Time/Distance To Station:

This screen solves the time/distance to station problem, in which you turn off course (10 degrees, for example), then time how long it takes to reach the radial that is the same amount off as you turned off course (in this example, reaching the 150 radial when you started on the 140 radial and turned 10 degrees off course).

True Airspeed Kts – True Airspeed (TAS) in knots.
Time Bearing Change – The amount of time (in HH:MM:SS format) that it took to reach the target bearing.
Degrees Bearing Change – The number of degrees of bearing change traveled in the time specified.
Time To Station – Time to the station in HH:MM:SS format.
NM Distance to Station – Distance to station in nautical miles.


Off Course:

This screen solves the "off course" problem, in which you have determined you are off course by a certain distance and need to know how many degrees to turn to arrive at the destination. You can use SM or NM on this screen as long as all three Miles values use the same kind.

Miles Flown – Miles you have flown so far.
Miles Off Course – Miles you are off course (distance from where you are to the original course line).
Miles To Fly – Miles remaining to be flown to the destination.
Degrees Correction Angle – The correction angle to turn back towards the course to arrive at the destination location.


Conversions Menu:

Select one of the options to select the type of problem you want to solve.


Time/Distance Conversions:

Nautical Miles, Statute Miles, Kilometers, Feet, Meters, Inches -- enter any of these and the others will be computed.
Time (HH:MM:SS) -- Time as a time format hh:mm:ss.
Time (Decimal Hrs) -- Time as a decimal format (i.e. 2.3 hours)
Time (Decimal Mins) -- Time in minutes as a decimal format (i.e. 14.7 minutes)


Weather Conversions:

Degrees Fahrenheit/Celsius -- enter either of these and the other will be computed. Note in the Calculator mode you can use the "F > C" and "C > F" buttons to convert between temperature types as well.
Inches Hg, Millibars -- enter either of these and the other will be computed.
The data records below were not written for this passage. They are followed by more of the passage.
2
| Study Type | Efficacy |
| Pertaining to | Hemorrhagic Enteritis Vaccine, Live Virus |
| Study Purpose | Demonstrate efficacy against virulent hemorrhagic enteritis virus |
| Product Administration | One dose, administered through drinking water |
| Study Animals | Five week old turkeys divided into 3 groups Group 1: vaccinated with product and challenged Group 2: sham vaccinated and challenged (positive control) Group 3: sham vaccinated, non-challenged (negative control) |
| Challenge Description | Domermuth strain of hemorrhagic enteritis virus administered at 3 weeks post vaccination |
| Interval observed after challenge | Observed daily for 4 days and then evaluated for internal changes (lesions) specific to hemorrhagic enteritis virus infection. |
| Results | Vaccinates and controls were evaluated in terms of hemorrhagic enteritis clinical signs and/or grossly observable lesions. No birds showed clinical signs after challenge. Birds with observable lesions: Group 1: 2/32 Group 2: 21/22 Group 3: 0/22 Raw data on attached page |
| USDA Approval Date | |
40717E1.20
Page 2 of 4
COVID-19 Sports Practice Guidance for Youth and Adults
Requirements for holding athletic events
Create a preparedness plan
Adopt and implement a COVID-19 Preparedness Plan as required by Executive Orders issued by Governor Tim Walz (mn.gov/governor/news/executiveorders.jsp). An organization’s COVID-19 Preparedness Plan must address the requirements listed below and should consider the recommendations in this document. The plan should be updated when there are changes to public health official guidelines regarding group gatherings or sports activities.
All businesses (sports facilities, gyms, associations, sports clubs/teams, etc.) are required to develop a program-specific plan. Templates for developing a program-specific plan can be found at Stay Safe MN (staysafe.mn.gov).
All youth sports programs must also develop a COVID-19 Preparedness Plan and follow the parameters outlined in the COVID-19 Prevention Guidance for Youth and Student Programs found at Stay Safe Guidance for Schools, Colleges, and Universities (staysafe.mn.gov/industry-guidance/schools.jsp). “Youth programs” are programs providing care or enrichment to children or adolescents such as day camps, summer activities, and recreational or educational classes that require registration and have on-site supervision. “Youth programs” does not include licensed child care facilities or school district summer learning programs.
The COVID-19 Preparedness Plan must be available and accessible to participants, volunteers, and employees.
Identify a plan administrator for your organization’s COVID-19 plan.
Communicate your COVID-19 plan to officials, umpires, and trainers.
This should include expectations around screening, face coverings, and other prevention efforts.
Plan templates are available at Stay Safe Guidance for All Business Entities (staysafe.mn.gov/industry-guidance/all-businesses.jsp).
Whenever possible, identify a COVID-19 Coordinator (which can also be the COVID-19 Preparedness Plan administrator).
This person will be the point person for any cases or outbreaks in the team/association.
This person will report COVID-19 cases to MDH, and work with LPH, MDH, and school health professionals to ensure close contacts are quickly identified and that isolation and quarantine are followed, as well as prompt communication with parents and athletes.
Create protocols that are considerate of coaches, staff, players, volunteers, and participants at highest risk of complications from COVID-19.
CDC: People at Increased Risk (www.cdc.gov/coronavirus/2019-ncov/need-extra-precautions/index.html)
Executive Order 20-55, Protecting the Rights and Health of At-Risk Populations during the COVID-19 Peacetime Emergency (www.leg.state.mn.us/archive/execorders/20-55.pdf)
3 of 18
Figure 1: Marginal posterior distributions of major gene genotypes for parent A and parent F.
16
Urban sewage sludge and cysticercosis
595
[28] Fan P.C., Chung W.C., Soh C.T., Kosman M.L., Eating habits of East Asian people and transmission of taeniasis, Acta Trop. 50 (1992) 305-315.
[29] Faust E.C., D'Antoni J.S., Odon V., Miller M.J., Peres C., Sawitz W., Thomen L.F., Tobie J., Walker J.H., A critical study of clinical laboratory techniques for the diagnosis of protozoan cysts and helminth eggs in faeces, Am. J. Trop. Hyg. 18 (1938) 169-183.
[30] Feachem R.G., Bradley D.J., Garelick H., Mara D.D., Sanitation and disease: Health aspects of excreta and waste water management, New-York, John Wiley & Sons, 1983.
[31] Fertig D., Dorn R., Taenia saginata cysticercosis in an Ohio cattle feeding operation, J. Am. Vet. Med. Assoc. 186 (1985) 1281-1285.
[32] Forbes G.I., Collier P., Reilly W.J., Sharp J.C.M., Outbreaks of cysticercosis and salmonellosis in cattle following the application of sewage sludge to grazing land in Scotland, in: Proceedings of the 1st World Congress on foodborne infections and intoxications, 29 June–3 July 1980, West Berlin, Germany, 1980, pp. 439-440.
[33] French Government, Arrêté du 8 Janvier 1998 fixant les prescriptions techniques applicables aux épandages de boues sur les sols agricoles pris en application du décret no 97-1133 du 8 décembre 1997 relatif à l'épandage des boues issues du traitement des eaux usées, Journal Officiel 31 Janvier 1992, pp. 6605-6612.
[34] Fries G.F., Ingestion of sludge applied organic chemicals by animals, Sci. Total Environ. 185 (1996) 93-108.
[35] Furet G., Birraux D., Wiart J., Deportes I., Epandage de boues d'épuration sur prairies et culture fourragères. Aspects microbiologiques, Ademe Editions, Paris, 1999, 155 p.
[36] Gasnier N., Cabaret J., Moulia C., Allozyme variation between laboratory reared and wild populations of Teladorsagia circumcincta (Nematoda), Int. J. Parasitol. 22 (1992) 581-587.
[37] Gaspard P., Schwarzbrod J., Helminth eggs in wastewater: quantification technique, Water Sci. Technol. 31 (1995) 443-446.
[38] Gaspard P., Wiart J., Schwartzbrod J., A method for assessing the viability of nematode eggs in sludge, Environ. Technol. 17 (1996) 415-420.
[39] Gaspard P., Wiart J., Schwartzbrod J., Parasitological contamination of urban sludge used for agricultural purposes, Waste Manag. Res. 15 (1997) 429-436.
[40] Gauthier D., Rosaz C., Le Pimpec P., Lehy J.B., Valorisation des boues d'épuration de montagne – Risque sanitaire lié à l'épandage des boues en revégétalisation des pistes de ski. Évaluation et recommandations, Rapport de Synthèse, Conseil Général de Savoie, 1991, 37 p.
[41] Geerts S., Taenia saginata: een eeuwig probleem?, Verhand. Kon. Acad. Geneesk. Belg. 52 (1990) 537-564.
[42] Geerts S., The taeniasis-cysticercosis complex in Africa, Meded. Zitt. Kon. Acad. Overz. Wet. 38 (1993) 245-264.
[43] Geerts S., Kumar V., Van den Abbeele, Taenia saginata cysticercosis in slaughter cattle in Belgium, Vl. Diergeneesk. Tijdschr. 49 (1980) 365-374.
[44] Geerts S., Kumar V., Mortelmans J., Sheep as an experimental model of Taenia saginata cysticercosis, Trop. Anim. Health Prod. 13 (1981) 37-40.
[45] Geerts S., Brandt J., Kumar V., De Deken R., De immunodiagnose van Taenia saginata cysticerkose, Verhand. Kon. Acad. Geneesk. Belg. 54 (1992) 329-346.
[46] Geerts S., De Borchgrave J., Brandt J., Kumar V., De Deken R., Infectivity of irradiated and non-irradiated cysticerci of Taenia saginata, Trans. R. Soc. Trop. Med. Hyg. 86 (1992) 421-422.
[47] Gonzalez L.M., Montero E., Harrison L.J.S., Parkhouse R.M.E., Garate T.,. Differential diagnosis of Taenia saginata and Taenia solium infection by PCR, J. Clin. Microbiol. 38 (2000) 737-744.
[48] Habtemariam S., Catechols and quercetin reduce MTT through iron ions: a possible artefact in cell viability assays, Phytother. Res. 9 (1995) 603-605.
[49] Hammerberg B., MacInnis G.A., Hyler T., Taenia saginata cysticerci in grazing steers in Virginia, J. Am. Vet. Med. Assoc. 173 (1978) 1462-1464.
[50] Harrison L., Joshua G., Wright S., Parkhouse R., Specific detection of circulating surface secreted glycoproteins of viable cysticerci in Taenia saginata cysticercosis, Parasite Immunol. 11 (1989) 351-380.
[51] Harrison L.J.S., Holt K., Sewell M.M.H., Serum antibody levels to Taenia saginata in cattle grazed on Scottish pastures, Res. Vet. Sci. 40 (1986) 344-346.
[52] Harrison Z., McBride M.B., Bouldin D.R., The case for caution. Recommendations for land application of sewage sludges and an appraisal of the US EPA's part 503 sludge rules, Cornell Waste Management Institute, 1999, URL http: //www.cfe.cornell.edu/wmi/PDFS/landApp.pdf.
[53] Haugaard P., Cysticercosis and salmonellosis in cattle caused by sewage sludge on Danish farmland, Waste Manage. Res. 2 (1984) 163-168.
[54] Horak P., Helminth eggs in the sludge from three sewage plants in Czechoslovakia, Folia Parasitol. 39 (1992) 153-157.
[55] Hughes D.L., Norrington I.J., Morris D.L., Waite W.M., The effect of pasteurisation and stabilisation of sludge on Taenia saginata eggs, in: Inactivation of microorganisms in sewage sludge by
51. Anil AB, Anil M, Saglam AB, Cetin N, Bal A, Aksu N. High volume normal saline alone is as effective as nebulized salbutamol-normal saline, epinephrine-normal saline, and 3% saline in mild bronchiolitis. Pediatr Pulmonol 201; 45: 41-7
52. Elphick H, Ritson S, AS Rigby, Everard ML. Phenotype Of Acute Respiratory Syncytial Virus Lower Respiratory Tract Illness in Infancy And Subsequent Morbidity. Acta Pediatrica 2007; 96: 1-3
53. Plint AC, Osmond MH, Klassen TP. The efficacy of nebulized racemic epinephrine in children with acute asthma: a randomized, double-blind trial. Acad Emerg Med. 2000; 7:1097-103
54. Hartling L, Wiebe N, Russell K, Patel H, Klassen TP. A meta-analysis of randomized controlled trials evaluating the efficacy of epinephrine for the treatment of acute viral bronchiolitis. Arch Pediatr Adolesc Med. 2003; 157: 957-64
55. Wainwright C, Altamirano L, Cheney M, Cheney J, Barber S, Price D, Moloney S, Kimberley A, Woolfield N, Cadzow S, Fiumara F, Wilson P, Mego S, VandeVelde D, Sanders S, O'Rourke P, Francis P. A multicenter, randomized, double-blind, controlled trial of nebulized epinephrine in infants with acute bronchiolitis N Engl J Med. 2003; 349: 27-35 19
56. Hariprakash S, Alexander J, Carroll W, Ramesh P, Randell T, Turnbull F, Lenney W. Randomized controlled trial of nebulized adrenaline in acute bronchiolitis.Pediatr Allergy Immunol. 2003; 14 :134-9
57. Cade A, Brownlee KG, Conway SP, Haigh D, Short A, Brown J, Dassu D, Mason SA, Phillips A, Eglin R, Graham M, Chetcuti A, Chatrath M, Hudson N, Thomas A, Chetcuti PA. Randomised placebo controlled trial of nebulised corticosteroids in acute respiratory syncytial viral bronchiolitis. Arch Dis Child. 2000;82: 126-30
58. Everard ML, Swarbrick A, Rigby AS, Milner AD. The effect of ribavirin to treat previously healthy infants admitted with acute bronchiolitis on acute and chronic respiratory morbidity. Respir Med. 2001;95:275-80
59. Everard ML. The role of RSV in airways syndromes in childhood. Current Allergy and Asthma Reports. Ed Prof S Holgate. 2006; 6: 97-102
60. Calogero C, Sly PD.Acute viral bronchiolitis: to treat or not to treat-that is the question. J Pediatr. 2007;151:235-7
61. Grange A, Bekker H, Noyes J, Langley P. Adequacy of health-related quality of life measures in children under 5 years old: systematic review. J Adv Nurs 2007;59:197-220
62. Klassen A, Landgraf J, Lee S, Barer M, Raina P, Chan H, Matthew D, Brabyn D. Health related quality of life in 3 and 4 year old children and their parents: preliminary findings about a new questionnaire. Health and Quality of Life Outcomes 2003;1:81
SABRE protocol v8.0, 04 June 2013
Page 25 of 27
Volume/Weight Conversions:

Gallons, Liters, Imperial Gallons -- enter any of these and the others will be computed.
Lbs Fuel -- Pounds of fuel computed using the fuel lbs/gal input to gallons, then converted to pounds.
Kg Fuel -- Kilograms of fuel, computed using the Avgas lbs/gal input to gallons, then converted to kilograms.
Fuel Lbs/Gal -- Sets the pounds per gallon of fuel used throughout the program, traditionally 6 lb/gal for AvGas (100LL) in most POHs (but 5.8 is closer to reality).
Pounds, Kilograms -- enter either of these and the other will be computed.


Memories:

Memories 0 through 9 are represented here. You can store to the memories by clicking on the appropriate menu button Memory 0 through 9. This screen gives you a convenient way to see all of the items currently stored.